** EXERCISE DATA follows **

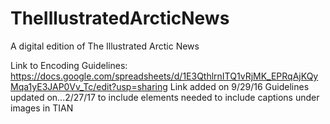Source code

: # TheIllustratedArcticNews
A digital edition of The Illustrated Arctic News

Link to Encoding Guidelines: https://docs.google.com/spreadsheets/d/1E3QthlrnITQ1vRjMK_EPRqAjKQyMqa1yE3JAP0Vv_Tc/edit?usp=sharing
Link added on 9/29/16
Guidelines updated on...2/27/17 to include elements needed to include captions under images in TIAN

** End of EXERCISE DATA **

EXERCISE DETAILS = All entries above are to be restated exactly, with every image omitted.

YOUR RESPONSE =
Source code

: # TheIllustratedArcticNews
A digital edition of The Illustrated Arctic News

Link to Encoding Guidelines: https://docs.google.com/spreadsheets/d/1E3QthlrnITQ1vRjMK_EPRqAjKQyMqa1yE3JAP0Vv_Tc/edit?usp=sharing
Link added on 9/29/16
Guidelines updated on...2/27/17 to include elements needed to include captions under images in TIAN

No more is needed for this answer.